Irish settlement worldwide is also part of the uncomfortable story of the British Empire. Ireland was, after all, a constituent part of the United Kingdom from 1800, and politically controlled by Britain for centuries before that date.
A photograph of barracks in a British Army garrison in Munster, Ireland, taken in the early 1920s.
Uniquely, the Irish story is both as victims and perpetrators of Empire. Naturally, we feel more comfortable with the former than the latter, but both sides are equally true.

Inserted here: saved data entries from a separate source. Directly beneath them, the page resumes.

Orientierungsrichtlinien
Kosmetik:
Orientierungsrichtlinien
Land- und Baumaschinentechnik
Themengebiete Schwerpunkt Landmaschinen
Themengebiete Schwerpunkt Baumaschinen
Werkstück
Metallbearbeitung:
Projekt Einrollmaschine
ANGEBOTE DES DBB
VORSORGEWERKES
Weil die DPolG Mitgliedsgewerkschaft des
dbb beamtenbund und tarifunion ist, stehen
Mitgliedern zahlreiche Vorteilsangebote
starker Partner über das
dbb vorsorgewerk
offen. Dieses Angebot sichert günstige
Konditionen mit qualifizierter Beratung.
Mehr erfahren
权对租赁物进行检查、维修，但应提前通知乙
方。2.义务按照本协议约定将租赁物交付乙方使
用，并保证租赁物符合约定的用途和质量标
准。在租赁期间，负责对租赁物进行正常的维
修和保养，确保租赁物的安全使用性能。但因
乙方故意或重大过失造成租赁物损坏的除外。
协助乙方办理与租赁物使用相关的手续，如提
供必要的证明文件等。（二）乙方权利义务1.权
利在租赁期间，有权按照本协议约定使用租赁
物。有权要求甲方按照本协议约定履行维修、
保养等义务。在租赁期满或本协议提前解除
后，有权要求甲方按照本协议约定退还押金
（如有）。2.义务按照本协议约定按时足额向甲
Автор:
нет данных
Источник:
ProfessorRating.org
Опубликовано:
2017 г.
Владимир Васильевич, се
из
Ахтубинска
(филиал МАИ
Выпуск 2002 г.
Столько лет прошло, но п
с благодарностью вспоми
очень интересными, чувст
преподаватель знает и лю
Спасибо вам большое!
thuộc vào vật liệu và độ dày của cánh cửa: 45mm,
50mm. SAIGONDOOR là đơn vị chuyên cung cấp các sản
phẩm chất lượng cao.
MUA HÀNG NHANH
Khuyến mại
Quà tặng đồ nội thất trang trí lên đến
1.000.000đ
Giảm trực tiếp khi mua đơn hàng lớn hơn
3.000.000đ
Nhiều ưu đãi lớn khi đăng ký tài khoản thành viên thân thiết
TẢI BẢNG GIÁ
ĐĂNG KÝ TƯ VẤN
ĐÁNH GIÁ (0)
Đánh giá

This is explored with great depth and nuance in Nicholas Canny’s first chapter in Kevin Kenny’s masterful Ireland and the British Empire. Keith Jeffery’s comprehensive volume of essays, ‘An Irish Empire’?: Aspects of Ireland and the British Empire delves ever further into these complexities.
Ireland and the British Empire book cover.
Reading these, I quickly realised how messy the Irish entanglement in Empire was, made even more complicated by the active British promotion of the Irish Catholic church in their colonies as a loyal ally. This is revealed in Colin Barr’s, Ireland’s Empire: The Roman Catholic Church in the English-speaking world, 1829–1914 (Cambridge).
As family historians, of course, we always try to understand these big themes through individual stories. But there are so many individual stories it can be difficult to know where to start. One book that sticks with me though is a volume of reports Mr. Tuke's Fund for Assisted Emigration 1882-5 (available free at the Irish Family History Centre).
The Irish Family History Centre, Dublin.
This was a philanthropic fund set up by the Quaker James Tuke to help over 9,000 people leave parts of the most impoverished regions of the west of Ireland to go to America.
Not only does the book list all the emigrants, their addresses in Ireland and where they moved to, but they also printed their letters home detailing what life was like in their new homes.
One wrote from Ontario, Canada:
"'I was only twenty minutes at the hotel before I was engaged on a farm. Wages are big here; this is a fine country. Spring is just commencing. My parents have got a house here, and father is working on the railway.'"
Letters and personal memoirs are also the focus of a modern scholarly work by Kerby Miller, Irish Immigrants in the Land of Canaan 1675-1815, on the earlier period of migration to America, more likely from the eastern half of Ireland.
The American Committee for Relief inspecting the ruins of Balbriggan in eastern Ireland, c. 1921.
But the book is far more than a collection of interesting historical documents. Instead, Miller uses the documents as a touchpoint to address a range of big social questions, settlement patterns, and political issues.
More importantly, the book transformed our understanding of the scale of Irish migration in the 18th century, showing how more than 400,000 arrived.
It's not easy to recover the truth from the narrative that has become popular in many parts of the world. Many descendants of Irish emigres like to wrap themselves in the comforting blanket of the rags-to-riches tale, or recount the ancient wrongs done to innocent people.
An article titled 'The Irish should remain in Ireland', published in American-Irish newspaper the Chicago Citizen, 1895.
Sometimes the stories are true, but more often its selective memory. What families choose to remember is usually only what was talked about. Irish immigrants, like those from any other country, had much they did not want to remember and little time to put their own experience in any sort of context.
In that case, it is up to us, family historians and social historians, to recover the individual stories and place them into the flow of the migration story from Ireland.